Primo. Le cas de force majeure, telle qu’évoquée par Clément Kuete, caractérise tout simplement un acte d’insoumission inacceptable à l’égard de la présidence de la republique.

Tout simplement parce que Clément Kuete n’a pas besoin de se déplacer lui-même pour notifier ces ordonnances aux mandataires concernés qui sont tous à Kinshasa, dans le même lieu que lui.

Secundo. La tenue des assemblées ne requiert nullement un déplacement de personnes. D’autant plus que l’Etat, actionnaire unique est représenté par le ministre du portefeuille et il n’a pas besoin de se déplacer de son bureau pour la tenue des assemblées.

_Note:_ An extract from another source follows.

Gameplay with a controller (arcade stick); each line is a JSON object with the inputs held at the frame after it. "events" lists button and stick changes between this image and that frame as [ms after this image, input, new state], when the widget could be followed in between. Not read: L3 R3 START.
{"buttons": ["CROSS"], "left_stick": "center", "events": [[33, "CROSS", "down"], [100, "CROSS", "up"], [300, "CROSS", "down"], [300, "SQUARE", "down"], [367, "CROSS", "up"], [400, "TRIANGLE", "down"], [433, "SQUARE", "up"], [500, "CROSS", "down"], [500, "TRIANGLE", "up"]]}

Tertio. Les ordonnances du président de la République entrent en vigueur à l’instar de n’importe quel acte administratif, à la date de leur signature.
Ne pas y donner effet, comme il l’a fait, constitue une faute grave aux devoirs de ses fonctions en application des articles 26, 36 et 37 de la loi portant organisation et fonctionnement du Gouvernement, modalités de collaboration entre le Président et les membres du Gouvernement.

Quarto. Les mesures conservatoires évoquées sont sans fondement légales et constituent une violation des règles régissant le fonctionnement de sociétés commerciales.

Pour rappel, plusieurs personnalités nouvellement nommées des entreprises publiques attendent leur notification.

Les entreprises concernées sont la Société commerciale des transports et des ports (SCTP SA), la Régie des voies aériennes (RVA SA), les Lignes maritimes congolaise (LMC SA) et la Caisse d’épargne du Congo (CADECO SA).